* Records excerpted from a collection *
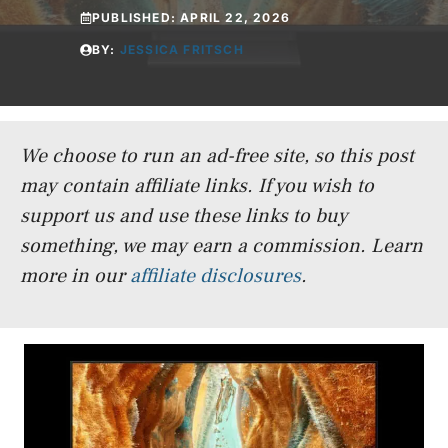
PUBLISHED:
APRIL 22, 2026
BY:
JESSICA FRITSCH
We choose to run an ad-free site, so this post
may contain affiliate links. If you wish to
support us and use these links to buy
something, we may earn a commission.
Learn
more in our
affiliate disclosures
.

* What you are asked to do *
Without the pictures, give back the entries exactly.

* Task answer *
PUBLISHED:
APRIL 22, 2026
BY:
JESSICA FRITSCH
We choose to run an ad-free site, so this post
may contain affiliate links. If you wish to
support us and use these links to buy
something, we may earn a commission.
Learn
more in our
affiliate disclosures
.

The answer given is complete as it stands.